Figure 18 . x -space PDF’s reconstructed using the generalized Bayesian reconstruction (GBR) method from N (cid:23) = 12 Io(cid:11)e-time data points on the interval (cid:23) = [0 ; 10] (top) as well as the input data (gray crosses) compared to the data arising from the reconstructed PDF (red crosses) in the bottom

■ ■ ■ ■ ■ ■ ■

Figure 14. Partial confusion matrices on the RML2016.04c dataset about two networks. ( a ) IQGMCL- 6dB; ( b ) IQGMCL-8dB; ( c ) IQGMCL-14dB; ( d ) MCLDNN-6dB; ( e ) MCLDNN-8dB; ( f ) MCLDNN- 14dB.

■ ■ ■ ■ ■ ■ ■

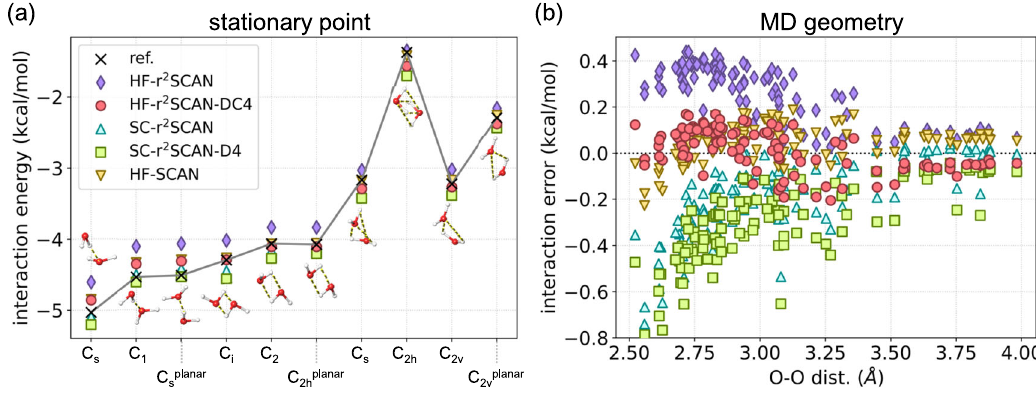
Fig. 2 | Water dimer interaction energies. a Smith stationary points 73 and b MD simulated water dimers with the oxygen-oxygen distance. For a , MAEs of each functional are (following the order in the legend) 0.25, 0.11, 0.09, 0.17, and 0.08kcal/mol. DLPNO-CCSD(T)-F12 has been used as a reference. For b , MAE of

■ ■ ■ ■ ■ ■ ■

■ **Problem description**:
For the entries, state the number of lines that include the string "points". Add no other words.

■ **Result**:
2